The decisive moment arrived against the run of play. Bryan Mbeumo, who had been a constant threat before limping off with an injury in the 77th minute, drove forward on a rapid counter-attack and slid the ball into the path of Sesko, who had been introduced as a substitute just 13 minutes earlier. The Slovenian striker took one touch to set himself and drilled a right-footed finish to the bottom right corner, giving Senne Lammens no chance at the other end. It was a goal of ruthless simplicity — the kind that wins tight Premier League matches — and it silenced a home crowd that had been growing in belief throughout the second half.

Everton had come closest to breaking the deadlock in the opening seconds of the second half. Harrison Armstrong latched onto a precise delivery from Kiernan Dewsbury-Hall and fired from the centre of the box, only to be denied by Lammens, who smothered the effort in the centre of his goal. It was a warning that went unheeded by United's defence, though the visitors ultimately made their one genuine moment of quality count where Everton could not.

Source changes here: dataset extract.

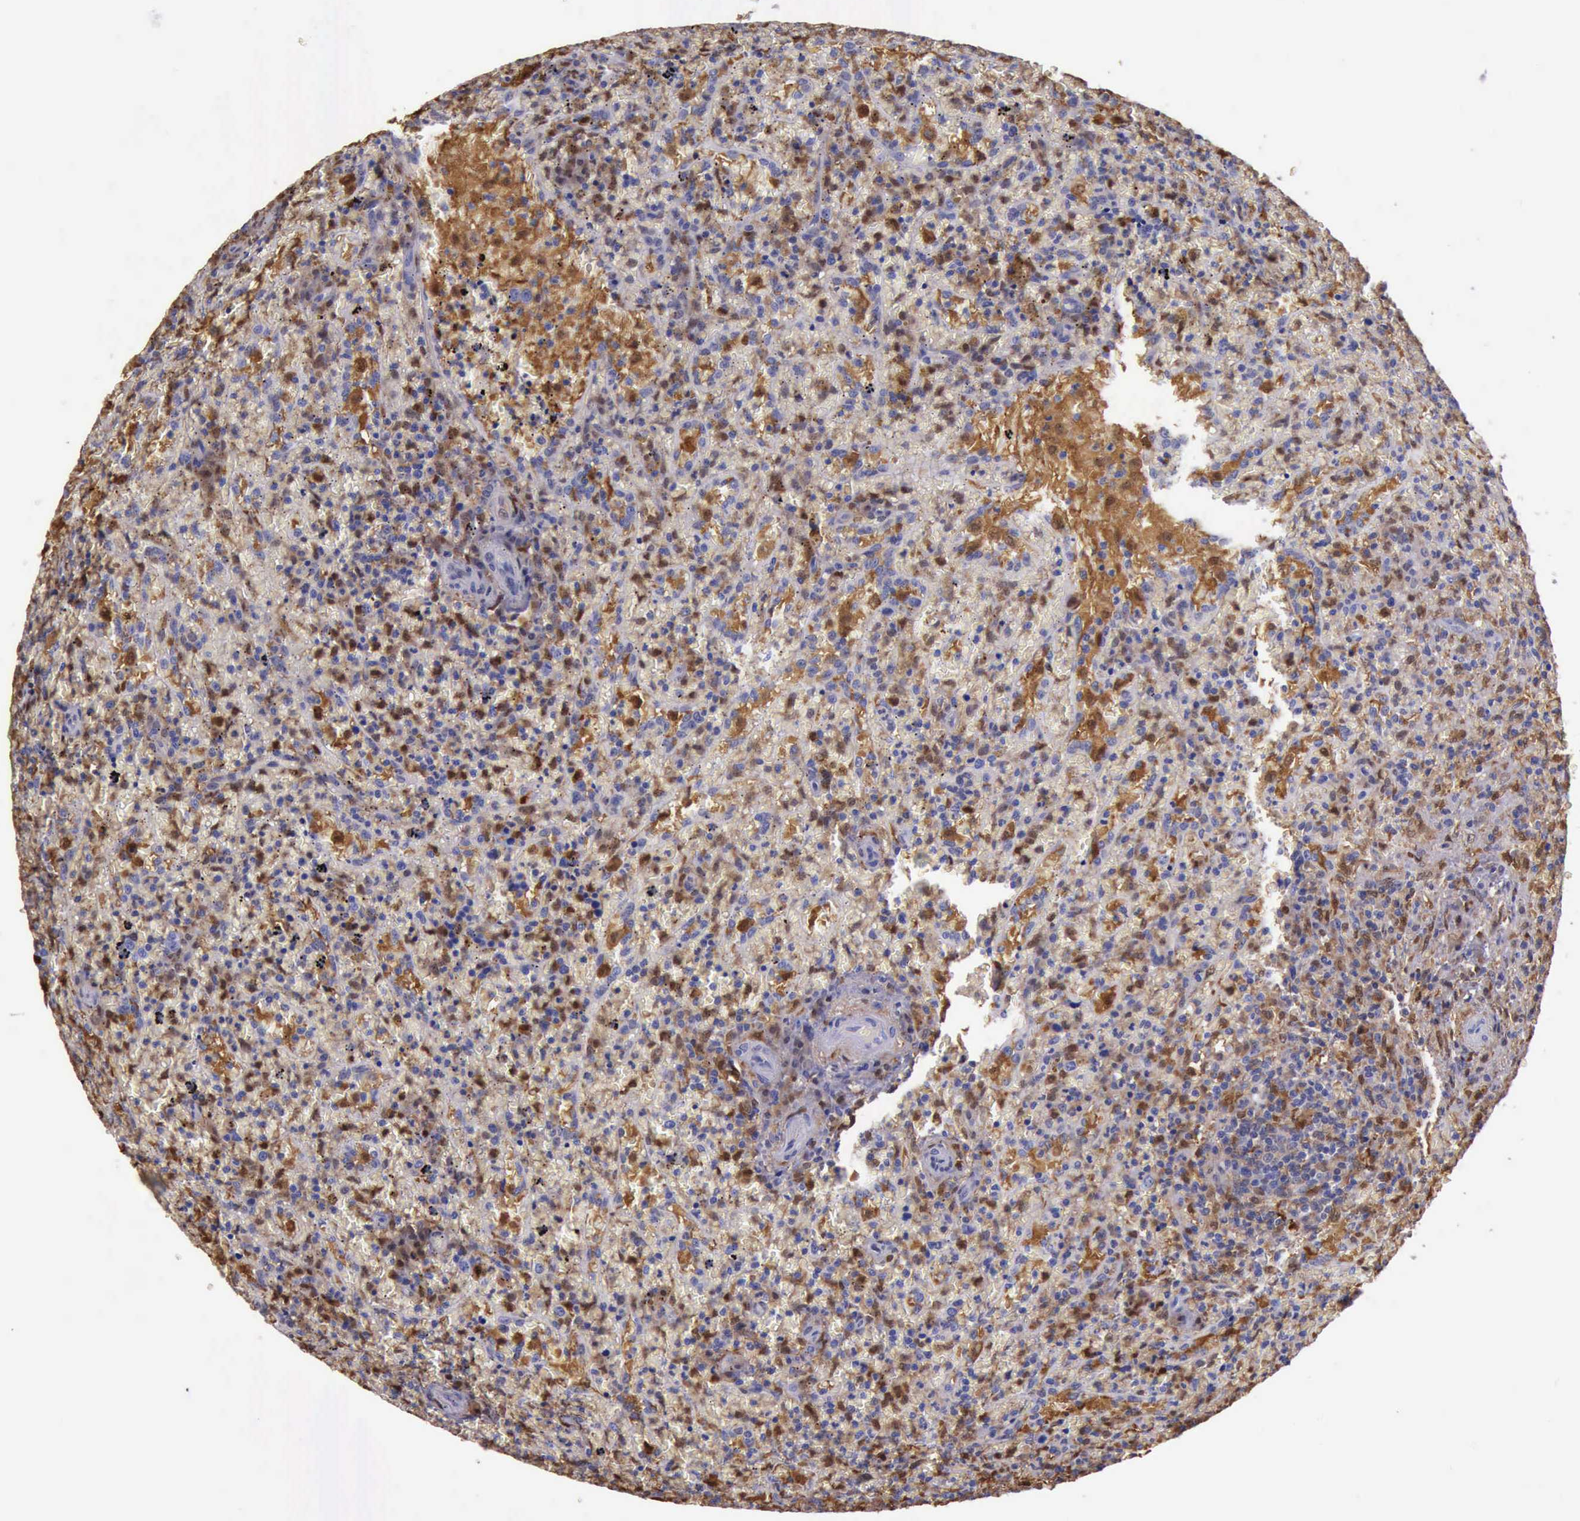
{"staining": {"intensity": "moderate", "quantity": "<25%", "location": "cytoplasmic/membranous,nuclear"}, "tissue": "lymphoma", "cell_type": "Tumor cells", "image_type": "cancer", "snomed": [{"axis": "morphology", "description": "Malignant lymphoma, non-Hodgkin's type, High grade"}, {"axis": "topography", "description": "Spleen"}, {"axis": "topography", "description": "Lymph node"}], "caption": "The immunohistochemical stain shows moderate cytoplasmic/membranous and nuclear positivity in tumor cells of lymphoma tissue.", "gene": "TYMP", "patient": {"sex": "female", "age": 70}}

The tactical battle was fiercely contested throughout. Everton's midfield, marshalled by Idrissa Gueye and the energetic Tim Iroegbunam, worked tirelessly to press and disrupt United's rhythm. James Garner provided the creative spark from deeper positions, while Jarrad Branthwaite and James Tarkowski were commanding at the back — the latter earning a yellow card in the 83rd minute as the game grew increasingly fractious. Casemiro and Kobbie Mainoo anchored United's midfield, though it was the pace and directness of Mbeumo and Amad Diallo in the first half that gave the visitors their most dangerous moments going forward.

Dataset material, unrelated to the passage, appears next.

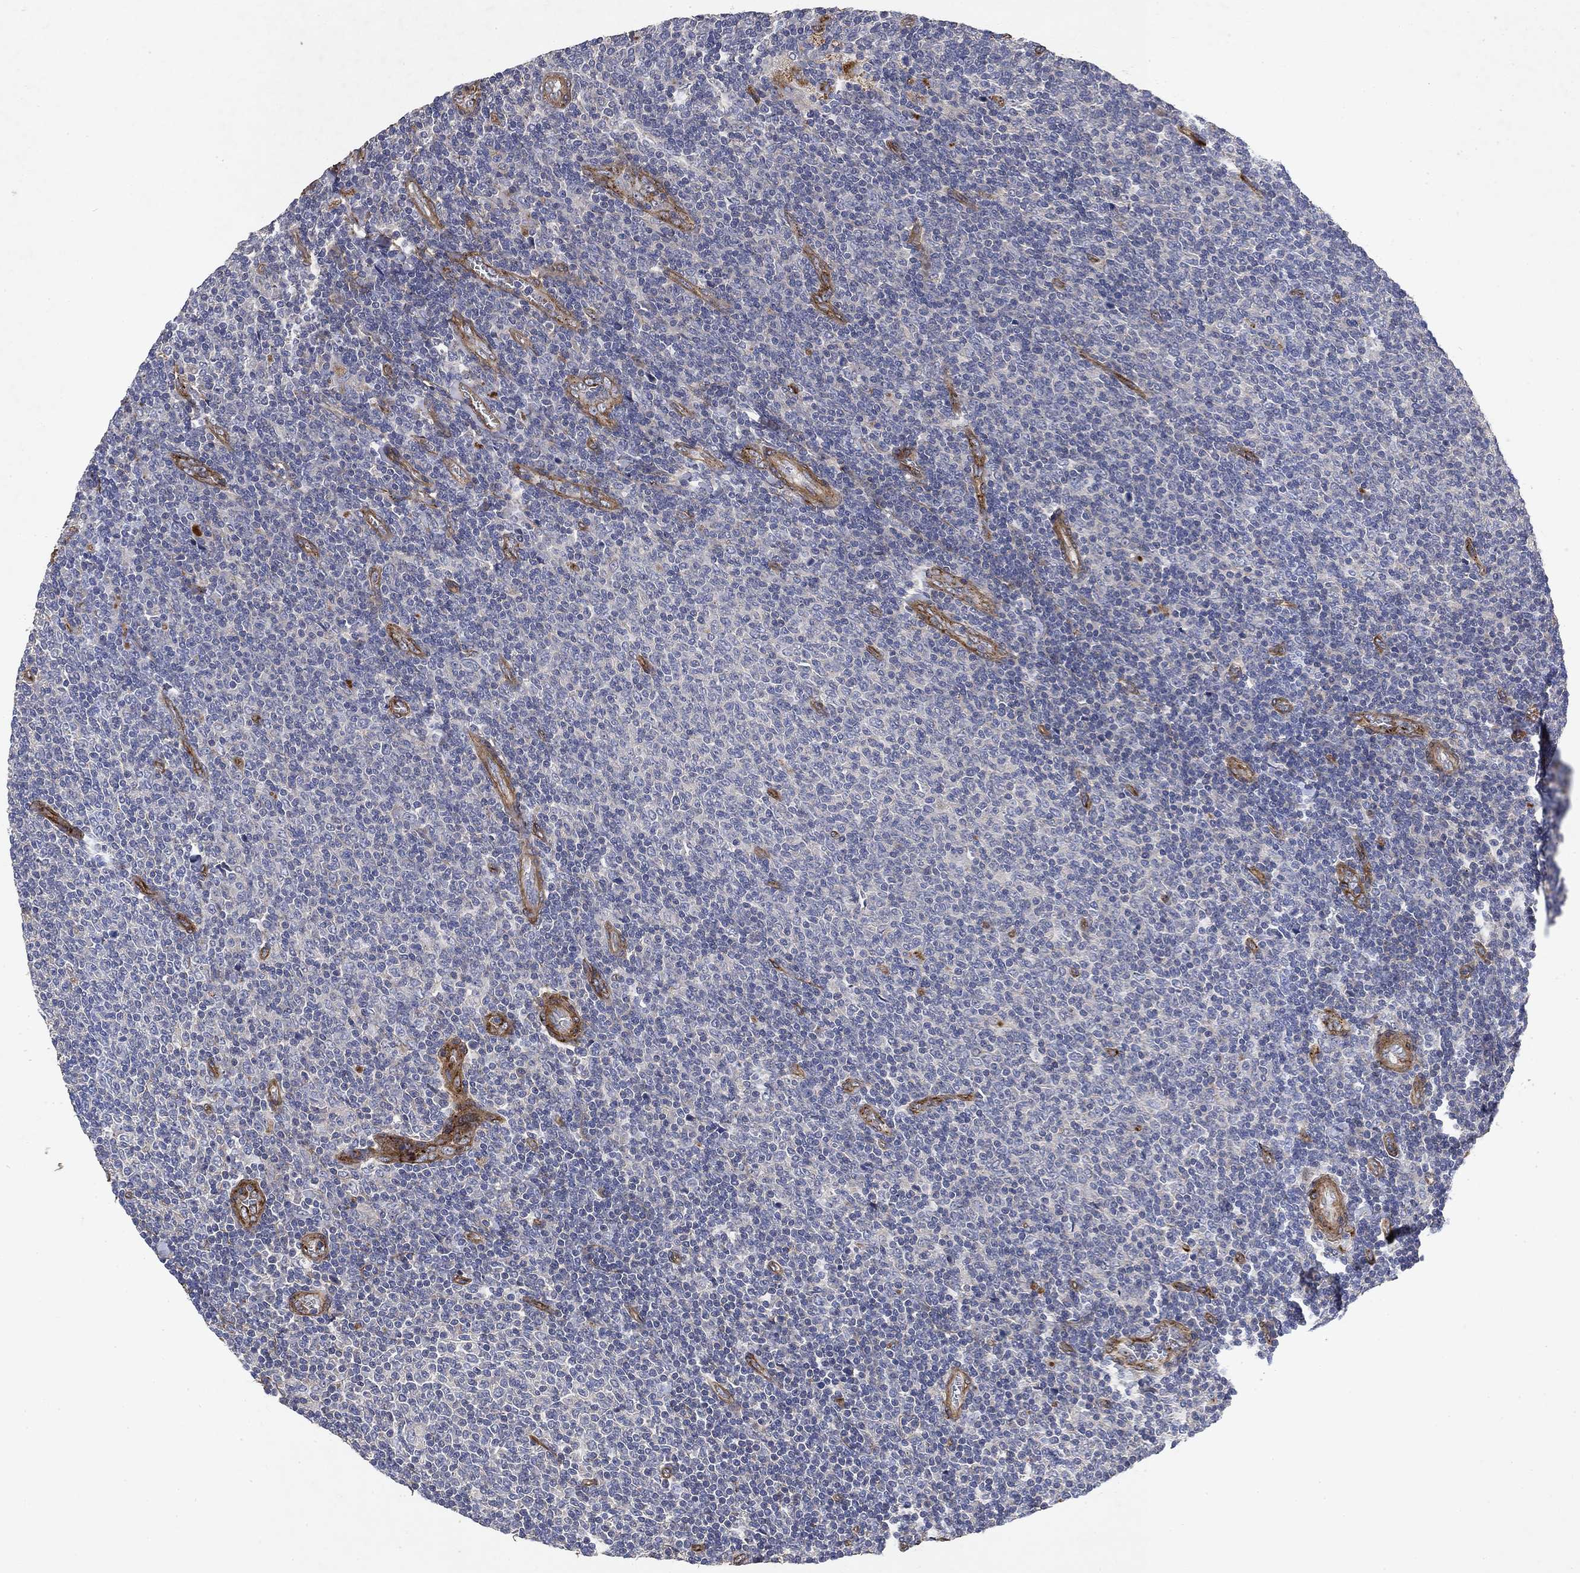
{"staining": {"intensity": "negative", "quantity": "none", "location": "none"}, "tissue": "lymphoma", "cell_type": "Tumor cells", "image_type": "cancer", "snomed": [{"axis": "morphology", "description": "Malignant lymphoma, non-Hodgkin's type, Low grade"}, {"axis": "topography", "description": "Lymph node"}], "caption": "A histopathology image of malignant lymphoma, non-Hodgkin's type (low-grade) stained for a protein displays no brown staining in tumor cells.", "gene": "COL4A2", "patient": {"sex": "male", "age": 52}}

The numbers told a story of Everton dominance that ultimately went unrewarded. The Toffees won 10 corners to United's solitary one, a remarkable disparity that underlined the sustained pressure the home side generated. Shots were almost level — Everton registering 12 to United's 11 — and Everton actually edged shots on target four to three. Yet Lammens was equal to everything thrown at him, finishing with four saves to his name in a composed and assured display. Everton's Jordan Pickford, by contrast, was called upon only once in a meaningful sense, making a single save. The possession split was similarly tight, with United shading it 52.2% to 47.8%, reinforcing just how closely matched these sides were across 90 minutes.

The closing stages were febrile. Harry Maguire was booked in the 84th minute, Bruno Fernandes followed in the 90th, and Noussair Mazraoui — who had replaced the injured Mbeumo — also saw yellow in stoppage time. Tyrique George, introduced for Armstrong in the 73rd minute, forced one final save from Lammens in the 90th-plus-three, a right-footed effort from outside the box that the goalkeeper gathered comfortably in the centre of his goal. It summed up Everton's afternoon: plenty of endeavour, precious little reward.

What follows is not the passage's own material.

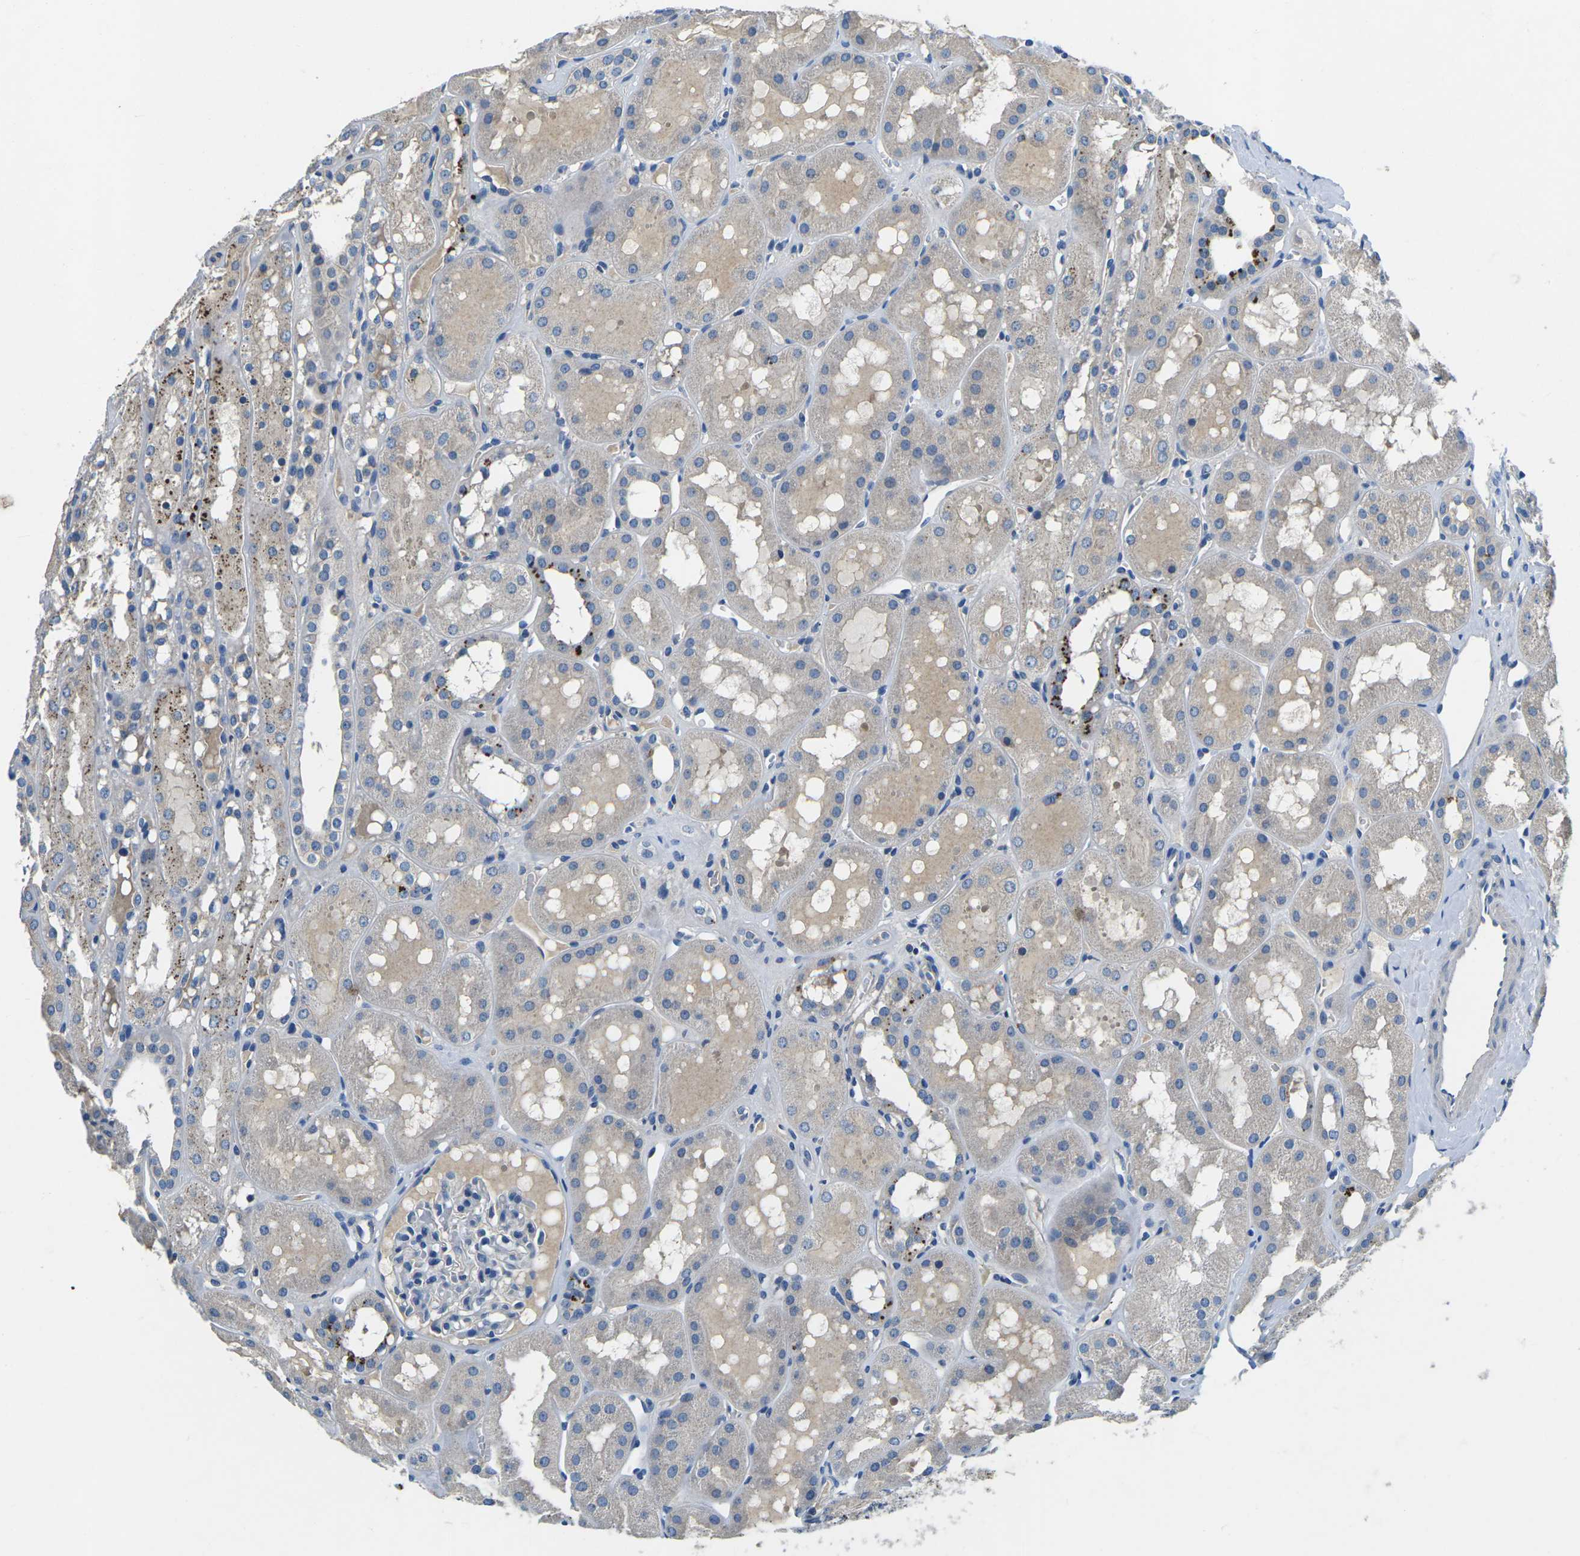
{"staining": {"intensity": "negative", "quantity": "none", "location": "none"}, "tissue": "kidney", "cell_type": "Cells in glomeruli", "image_type": "normal", "snomed": [{"axis": "morphology", "description": "Normal tissue, NOS"}, {"axis": "topography", "description": "Kidney"}, {"axis": "topography", "description": "Urinary bladder"}], "caption": "Benign kidney was stained to show a protein in brown. There is no significant positivity in cells in glomeruli. Brightfield microscopy of IHC stained with DAB (brown) and hematoxylin (blue), captured at high magnification.", "gene": "PDCD6IP", "patient": {"sex": "male", "age": 16}}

For Manchester United, it was a victory built on defensive resilience and a single moment of counter-attacking brilliance — the hallmark of a side that knows how to grind out results when the performance does not always match the occasion.

Joy for United, frustration for Everton as both clubs now turn to their next assignments — the Toffees travel to Newcastle United on February 28, while Manchester United host West Ham United on March 15.